Goal of the exercise: Show each line of the data below that contains the string "scientific". Case counts.

Given data:

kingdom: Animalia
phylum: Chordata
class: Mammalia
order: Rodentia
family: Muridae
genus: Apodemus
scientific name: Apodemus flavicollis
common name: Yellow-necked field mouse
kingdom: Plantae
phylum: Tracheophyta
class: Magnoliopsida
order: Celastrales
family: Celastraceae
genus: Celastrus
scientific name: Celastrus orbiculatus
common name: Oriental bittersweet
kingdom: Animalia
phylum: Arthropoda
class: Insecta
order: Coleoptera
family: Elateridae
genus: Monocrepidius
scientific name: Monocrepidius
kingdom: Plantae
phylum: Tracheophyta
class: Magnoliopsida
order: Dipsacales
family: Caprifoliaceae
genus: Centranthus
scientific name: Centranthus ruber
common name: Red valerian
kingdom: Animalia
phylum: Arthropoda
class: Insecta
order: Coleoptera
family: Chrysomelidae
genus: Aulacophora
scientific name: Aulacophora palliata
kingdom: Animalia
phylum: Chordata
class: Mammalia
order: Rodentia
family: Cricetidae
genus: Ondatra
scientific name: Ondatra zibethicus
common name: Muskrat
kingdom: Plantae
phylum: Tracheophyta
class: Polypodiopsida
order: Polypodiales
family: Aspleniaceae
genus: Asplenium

Solution to this exercise:
scientific name: Apodemus flavicollis
scientific name: Celastrus orbiculatus
scientific name: Monocrepidius
scientific name: Centranthus ruber
scientific name: Aulacophora palliata
scientific name: Ondatra zibethicus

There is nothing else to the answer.